Lorsque Guillaume Erner ose rappeler que « les économistes ne sont pas d’accord entre eux », Pierre Robert l’accuse de « tomber dans un relativisme excessif » et de citer l’ouvrage de référence de Pierre Cahuc et André Zylberberg, qui ont « montré que la science économique était capable d’établir des résultats robustes qui permettent de conduire ou d’éclairer les politiques économiques ». Il aurait pu donner le nom du livre, qui vaut son pesant de cacahuètes : « Le négationnisme économique ». Prôner l’augmentation des dépenses publiques, la semaine de 32 heures, la réindustrialisation des territoires, ou encore la taxation des transactions financières, relèverait en effet du « négationnisme » économique, oui oui.

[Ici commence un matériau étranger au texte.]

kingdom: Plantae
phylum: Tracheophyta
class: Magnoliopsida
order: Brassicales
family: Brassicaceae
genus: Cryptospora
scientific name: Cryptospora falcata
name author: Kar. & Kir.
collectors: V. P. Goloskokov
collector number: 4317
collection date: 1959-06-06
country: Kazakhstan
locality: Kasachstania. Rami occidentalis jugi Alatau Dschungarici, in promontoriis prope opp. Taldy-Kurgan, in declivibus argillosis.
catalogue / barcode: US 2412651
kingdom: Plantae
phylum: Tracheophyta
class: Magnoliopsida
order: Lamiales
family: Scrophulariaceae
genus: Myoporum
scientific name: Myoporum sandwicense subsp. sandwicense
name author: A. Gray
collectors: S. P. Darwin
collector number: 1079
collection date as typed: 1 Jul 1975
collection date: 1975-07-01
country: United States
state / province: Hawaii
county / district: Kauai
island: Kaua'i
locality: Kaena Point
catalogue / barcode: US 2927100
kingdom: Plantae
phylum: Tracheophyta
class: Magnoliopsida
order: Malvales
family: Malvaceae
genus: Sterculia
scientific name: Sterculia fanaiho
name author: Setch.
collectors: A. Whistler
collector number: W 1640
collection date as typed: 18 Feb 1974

S’il était possible d’extraire les Français de cette boue obscurantiste et de leur ouvrir les yeux, on s’épargnerait quantité de « polémiques stériles » nous assure l’économiste. Comme celle de « la cagnotte » : « dès lors que le déficit est moindre que ce qui avait été prévu, alors on aurait une cagnotte et donc de l’argent à distribuer ». Ce sont donc les débats démocratiques autour des politiques budgétaires et fiscales à mener dans notre pays qu’il nomme des "polémiques stériles". Bien. Le déficit français est certes passé sous la barre des 3%, mais « ce n’est pas la garantie d’une bonne santé financière du pays ! ». Pour une fois on est d’accord, le niveau du déficit n’est pas un indicateur pertinent de la santé d’un pays. Mais ce n’est pas là qu’il veut en venir. Sa crainte, c’est que cet indicateur « positif » selon les critères de Bruxelles autorise à faire une pause dans la démolition des services publics et du droit du travail. Au bout de sept minutes d’interview, Pierre Robert lâche enfin le morceau : « Ça ne veut pas dire qu’il faut cesser, peut être, de mener les quelques réformes qui permettraient de rétablir l’équilibre de nos finances publiques ». On s’en doutait un peu : officiellement invité pour analyser « l’inculture économique » des Français, il n’était là que pour faire le service après-vente des « réformes » libérales en cours. On imagine en effet qu’il pensait plus à celles qui consistent à fermer des maternités, privatiser la SNCF et réduire les APL qu’à celles qui consistent à rétablir l’ISF et supprimer le CICE. Dommage que Guillaume Erner ne lui ait pas demandé.